(Directive A):
In the news excerpt about the drunk-driving case, condense the paragraph beginning "Newcomer, who was 17 when the wreck occurred" into a brief list that keeps its main facts.
(Directive B):
According to the news excerpt about the drunk-driving case, what was Newcomer's blood-alcohol level?
(Directive C):
Pick up the news excerpt about the drunk-driving case after its final sentence and extend it.

(Document extract):
***

Newcomer admitted to an officer he had been drinking, and the officer could smell alcohol on him, Mobley said. A witness told investigators he saw a can of beer fall out of the car when rescue workers opened the door. Newcomer’s blood-alcohol level was .11, Mobley added.
Defense attorney Grier Ferguson called the case a tragedy. He said five high school students had been drinking together that night and that the others left in a separate car.
Ferguson said later he did not know how the teenagers obtained the alcohol.
Newcomer, who was 17 when the wreck occurred, was sentenced to complete a juvenile offender program, after which he will remain on supervised probation until his 25th birthday. He also must complete the Virginia Alcohol Safety Action Program after his release.
His participation in the juvenile program will be reviewed in one year, after which he could be released, Mobley said.

***

(Dataset content):
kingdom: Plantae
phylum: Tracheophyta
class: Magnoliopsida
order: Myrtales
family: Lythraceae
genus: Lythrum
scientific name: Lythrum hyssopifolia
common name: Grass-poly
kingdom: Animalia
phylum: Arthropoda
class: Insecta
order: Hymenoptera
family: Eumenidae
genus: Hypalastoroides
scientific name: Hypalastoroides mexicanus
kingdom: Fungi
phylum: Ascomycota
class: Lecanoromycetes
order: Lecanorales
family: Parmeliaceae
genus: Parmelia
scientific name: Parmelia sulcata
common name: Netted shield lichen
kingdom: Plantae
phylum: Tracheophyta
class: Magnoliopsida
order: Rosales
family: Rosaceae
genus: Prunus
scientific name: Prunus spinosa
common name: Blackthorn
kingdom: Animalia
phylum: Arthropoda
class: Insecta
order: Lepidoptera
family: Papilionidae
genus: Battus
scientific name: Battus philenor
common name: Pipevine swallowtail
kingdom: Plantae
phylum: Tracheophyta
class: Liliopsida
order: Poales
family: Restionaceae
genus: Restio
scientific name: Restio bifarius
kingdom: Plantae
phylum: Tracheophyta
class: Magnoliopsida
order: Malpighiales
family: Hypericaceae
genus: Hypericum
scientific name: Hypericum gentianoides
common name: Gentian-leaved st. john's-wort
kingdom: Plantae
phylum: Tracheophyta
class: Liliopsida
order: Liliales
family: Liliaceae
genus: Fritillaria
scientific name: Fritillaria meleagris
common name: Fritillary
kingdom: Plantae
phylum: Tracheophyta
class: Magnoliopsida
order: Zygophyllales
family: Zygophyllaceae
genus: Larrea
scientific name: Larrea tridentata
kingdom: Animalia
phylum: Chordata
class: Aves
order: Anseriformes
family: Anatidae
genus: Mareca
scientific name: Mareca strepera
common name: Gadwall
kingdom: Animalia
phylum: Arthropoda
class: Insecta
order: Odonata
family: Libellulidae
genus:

***

(Exercise answer A):
- Newcomer was 17 at the time of the wreck.
- He was sentenced to a juvenile offender program.
- He will then stay on supervised probation until he turns 25.
- After his release, he must complete the Virginia Alcohol Safety Action Program.

(Exercise answer B):
Newcomer's blood-alcohol level was .11.

(Exercise answer C):
Judge William Andrews agreed that the case was a tragedy.
“It will continue to affect both families for the rest of their lives,” he said, adding that he hopes Newcomer can become an ambassador against drinking and driving. “You know firsthand. You’re living a nightmare.”
Mobley, who was appointed because Grier Ferguson is the Suffolk commonwealth’s attorney’s brother, said his own son goes to NSA and knew both Newcomer and Burgett.
“I just think there’s no way you can make this family whole again,” he said after the hearing. “Hopefully they can move on with their life.”